PROBLEM STATEMENT:
Identify each line in the material below that contains the word "eller", and copy those lines out in full.

SUPPLIED DATA:
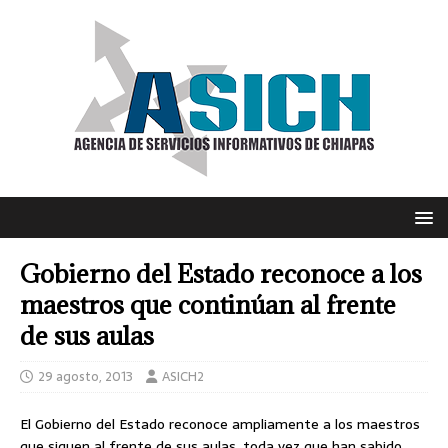
Gobierno del Estado reconoce a los
maestros que continúan al frente
de sus aulas
29 agosto, 2013
ASICH2
El Gobierno del Estado reconoce ampliamente a los maestros
que siguen al frente de sus aulas, toda vez que han sabido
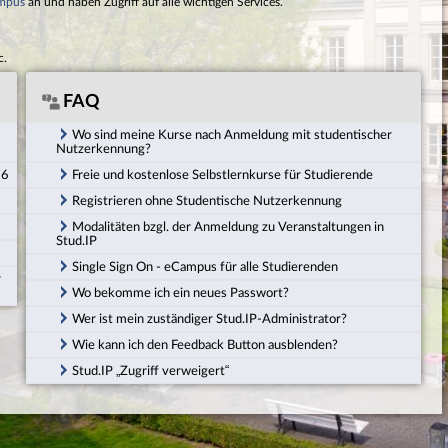
mpus
an und haben Zugriff auf alle wichtigen Services.
c.
FAQ
Wo sind meine Kurse nach Anmeldung mit studentischer
Nutzerkennung?
26
Freie und kostenlose Selbstlernkurse für Studierende
Registrieren ohne Studentische Nutzerkennung
Modalitäten bzgl. der Anmeldung zu Veranstaltungen in
Stud.IP
Single Sign On - eCampus für alle Studierenden
r
Wo bekomme ich ein neues Passwort?
Wer ist mein zuständiger Stud.IP-Administrator?
Wie kann ich den Feedback Button ausblenden?
Stud.IP „Zugriff verweigert“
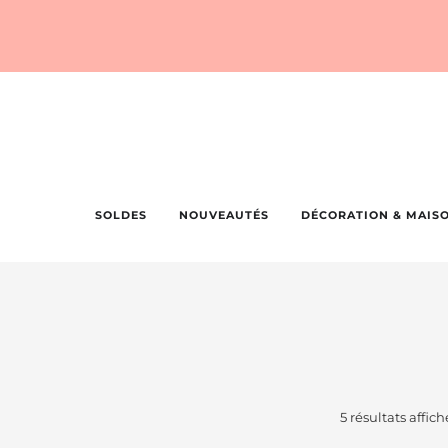
SOLDES
NOUVEAUTÉS
DÉCORATION & MAIS
5 résultats affich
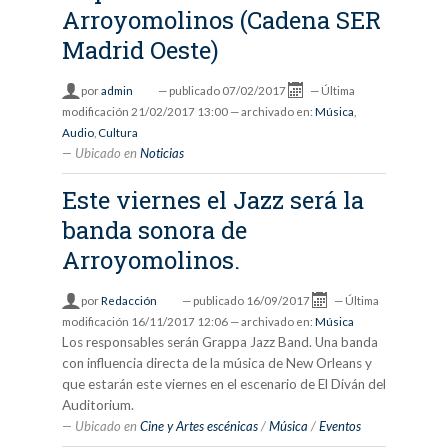
Arroyomolinos (Cadena SER
Madrid Oeste)
por
admin
—
publicado
07/02/2017
—
Última
modificación
21/02/2017 13:00
— archivado en:
Música
,
Audio
,
Cultura
Ubicado en
Noticias
Este viernes el Jazz será la
banda sonora de
Arroyomolinos.
por
Redacción
—
publicado
16/09/2017
—
Última
modificación
16/11/2017 12:06
— archivado en:
Música
Los responsables serán Grappa Jazz Band. Una banda
con influencia directa de la música de New Orleans y
que estarán este viernes en el escenario de El Diván del
Auditorium.
Ubicado en
Cine y Artes escénicas
/
Música
/
Eventos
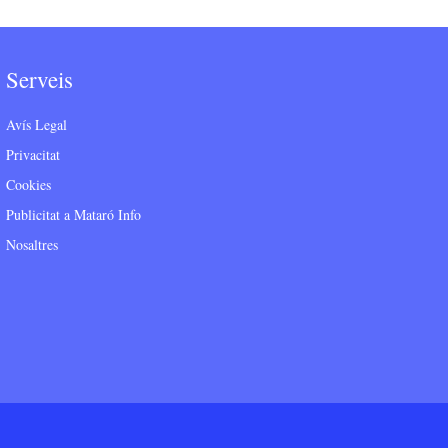
Serveis
Avís Legal
Privacitat
Cookies
Publicitat a Mataró Info
Nosaltres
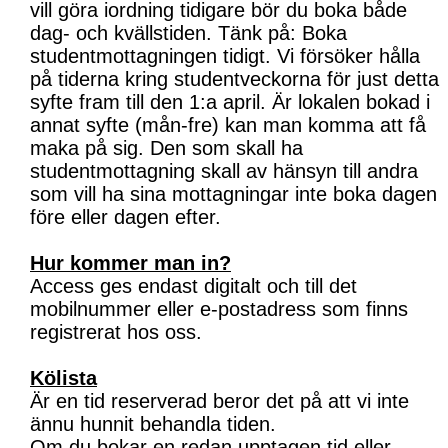
vill göra iordning tidigare bör du boka både
dag- och kvällstiden. Tänk på: Boka
studentmottagningen tidigt. Vi försöker hålla
på tiderna kring studentveckorna för just detta
syfte fram till den 1:a april. Är lokalen bokad i
annat syfte (mån-fre) kan man komma att få
maka på sig. Den som skall ha
studentmottagning skall av hänsyn till andra
som vill ha sina mottagningar inte boka dagen
före eller dagen efter.
Hur kommer man in?
Access ges endast digitalt och till det
mobilnummer eller e-postadress som finns
registrerat hos oss.
Kölista
Är en tid reserverad beror det på att vi inte
ännu hunnit behandla tiden.
Om du bokar en redan upptagen tid eller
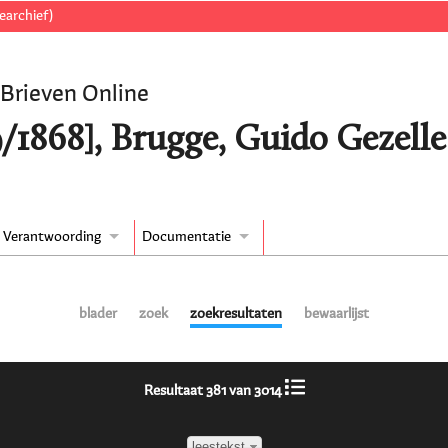
earchief)
 Brieven Online
9/1868], Brugge, Guido Gezelle
Verantwoording
Documentatie
blader
zoek
zoekresultaten
bewaarlijst
Resultaat 381 van 3014
leestekst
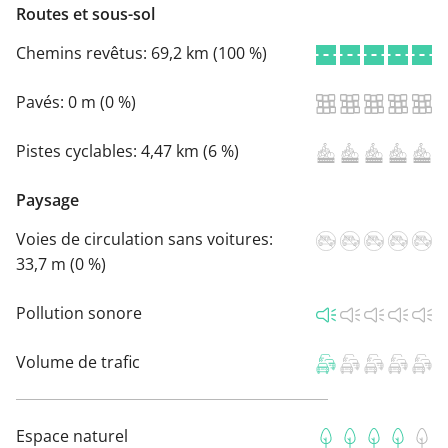
Routes et sous-sol
Chemins revêtus:
69,2 km (100 %)
Pavés:
0 m (0 %)
Pistes cyclables:
4,47 km (6 %)
Paysage
Voies de circulation sans voitures:
33,7 m (0 %)
Pollution sonore
Volume de trafic
Espace naturel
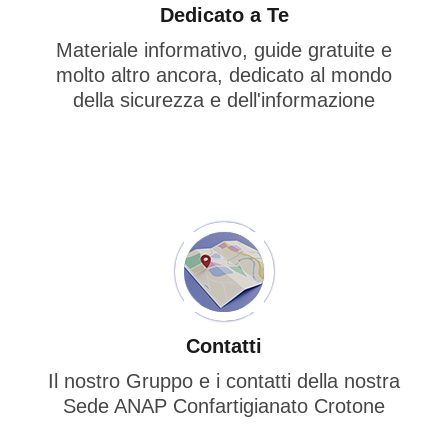
Dedicato a Te
Materiale informativo, guide gratuite e
molto altro ancora, dedicato al mondo
della sicurezza e dell'informazione
Contatti
Il nostro Gruppo e i contatti della nostra
Sede ANAP Confartigianato Crotone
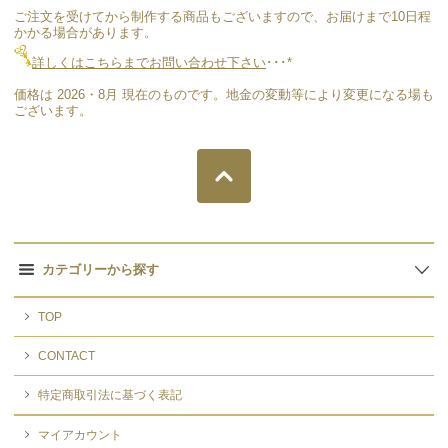
ご注文を受けてから制作する商品もございますので、お届けまで10日程
かかる場合があります。
詳しくはこちらまでお問い合わせ下さい
･･･*
価格は 2026・8月 現在のものです。地金の変動等により変更になる場も
ございます。
カテゴリーから探す
TOP
CONTACT
特定商取引法に基づく表記
マイアカウント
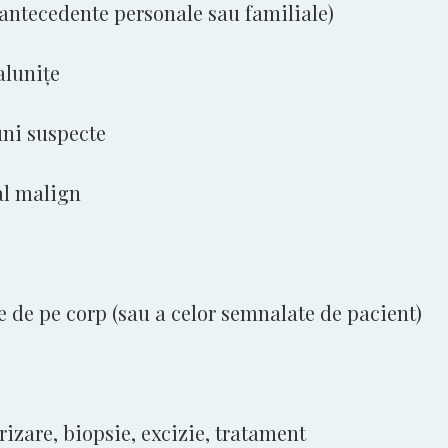
(antecedente personale sau familiale)
alunițe
uni suspecte
al malign
e de pe corp (sau a celor semnalate de pacient)
zare, biopsie, excizie, tratament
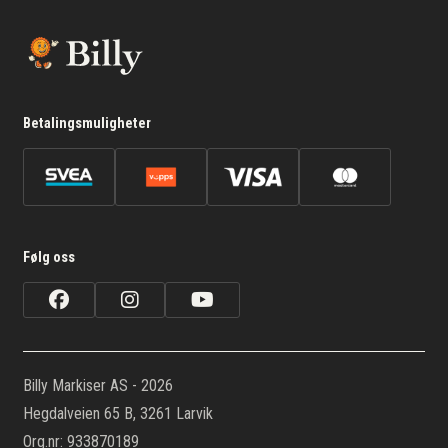
Betalingsmuligheter
Følg oss
Billy Markiser AS - 2026
Hegdalveien 65 B, 3261 Larvik
Org.nr: 933870189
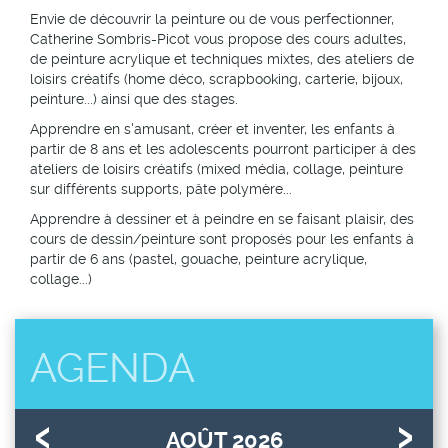
Envie de découvrir la peinture ou de vous perfectionner,
Catherine Sombris-Picot vous propose des cours adultes,
de peinture acrylique et techniques mixtes, des ateliers de
loisirs créatifs (home déco, scrapbooking, carterie, bijoux,
peinture...) ainsi que des stages.
Apprendre en s'amusant, créer et inventer, les enfants à
partir de 8 ans et les adolescents pourront participer à des
ateliers de loisirs créatifs (mixed média, collage, peinture
sur différents supports, pâte polymère...
Apprendre à dessiner et à peindre en se faisant plaisir, des
cours de dessin/peinture sont proposés pour les enfants à
partir de 6 ans (pastel, gouache, peinture acrylique,
collage...)
AGENDA
AOÛT 2026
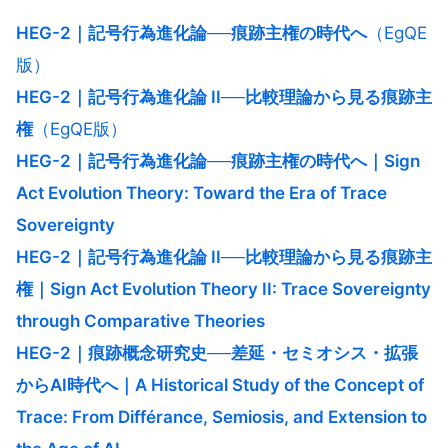
HEG-2｜記号行為進化論──痕跡主権の時代へ
（EgQE
版）
HEG-2｜記号行為進化論 II──比較理論から見る痕跡主
権
（EgQE版）
HEG-2｜記号行為進化論──痕跡主権の時代へ｜Sign
Act Evolution Theory: Toward the Era of Trace
Sovereignty
HEG-2｜記号行為進化論 II──比較理論から見る痕跡主
権｜Sign Act Evolution Theory II: Trace Sovereignty
through Comparative Theories
HEG-2｜痕跡概念研究史──差延・セミオシス・拡張
からAI時代へ｜A Historical Study of the Concept of
Trace: From Différance, Semiosis, and Extension to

RESULT:
före eller dagen efter.
mobilnummer eller e-postadress som finns
Om du bokar en redan upptagen tid eller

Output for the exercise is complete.